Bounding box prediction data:
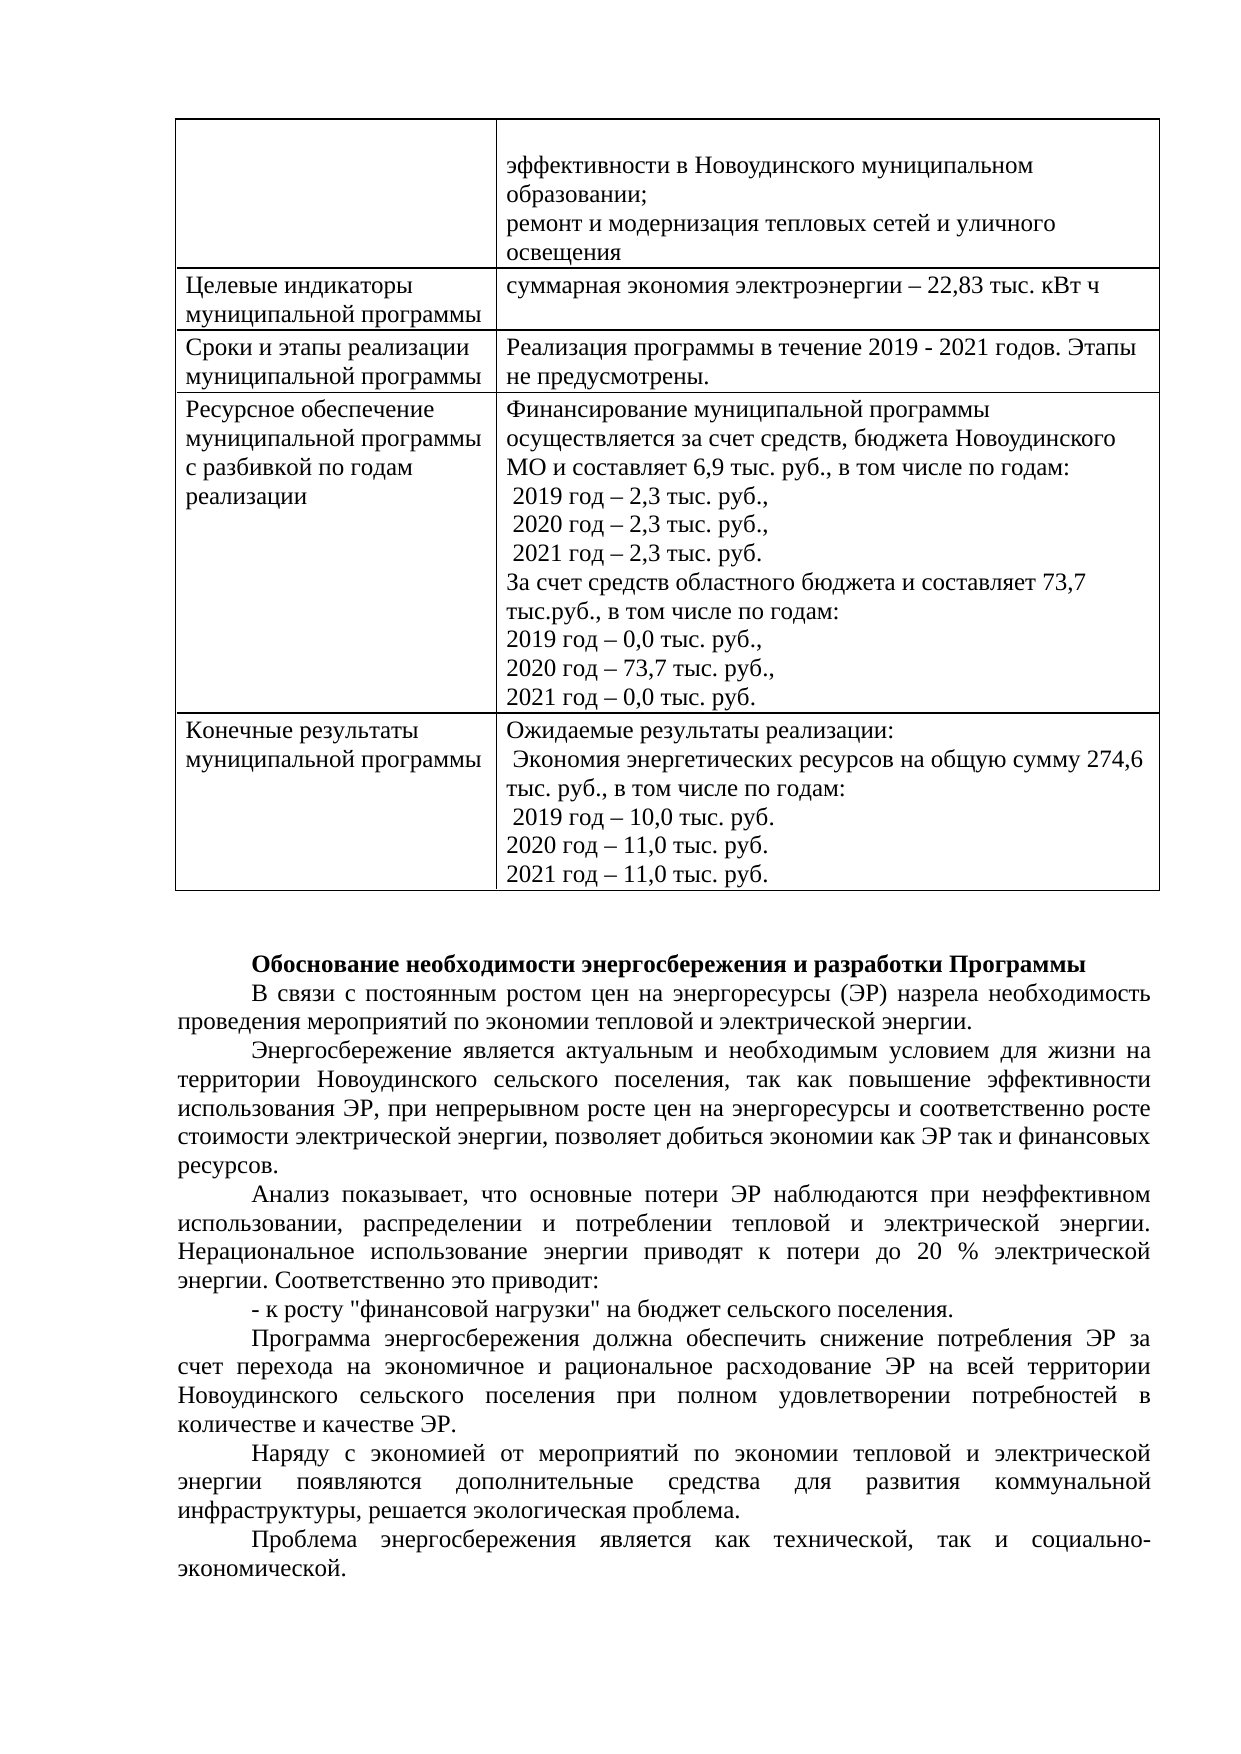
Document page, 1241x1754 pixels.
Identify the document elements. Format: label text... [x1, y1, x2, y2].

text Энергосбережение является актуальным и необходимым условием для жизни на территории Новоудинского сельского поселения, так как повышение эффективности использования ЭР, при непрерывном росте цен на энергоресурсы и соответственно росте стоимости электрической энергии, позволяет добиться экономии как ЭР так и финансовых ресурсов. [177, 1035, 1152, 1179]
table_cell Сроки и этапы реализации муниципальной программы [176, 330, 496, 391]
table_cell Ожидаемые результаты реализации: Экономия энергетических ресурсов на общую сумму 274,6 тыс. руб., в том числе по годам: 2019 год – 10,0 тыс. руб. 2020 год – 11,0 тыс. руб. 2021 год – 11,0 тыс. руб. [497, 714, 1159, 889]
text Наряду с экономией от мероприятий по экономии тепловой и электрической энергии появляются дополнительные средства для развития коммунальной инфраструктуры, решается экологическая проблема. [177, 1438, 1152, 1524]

Instructions to follow:
Nothing but an exact copy of the data, without pictures, should be returned.

Answer to this exercise:
Document page, 1241x1754 pixels.
Identify the document elements. Format: label text... [x1, y1, x2, y2].

text Энергосбережение является актуальным и необходимым условием для жизни на территории Новоудинского сельского поселения, так как повышение эффективности использования ЭР, при непрерывном росте цен на энергоресурсы и соответственно росте стоимости электрической энергии, позволяет добиться экономии как ЭР так и финансовых ресурсов. [177, 1035, 1152, 1179]
table_cell Сроки и этапы реализации муниципальной программы [176, 330, 496, 391]
table_cell Ожидаемые результаты реализации: Экономия энергетических ресурсов на общую сумму 274,6 тыс. руб., в том числе по годам: 2019 год – 10,0 тыс. руб. 2020 год – 11,0 тыс. руб. 2021 год – 11,0 тыс. руб. [497, 714, 1159, 889]
text Наряду с экономией от мероприятий по экономии тепловой и электрической энергии появляются дополнительные средства для развития коммунальной инфраструктуры, решается экологическая проблема. [177, 1438, 1152, 1524]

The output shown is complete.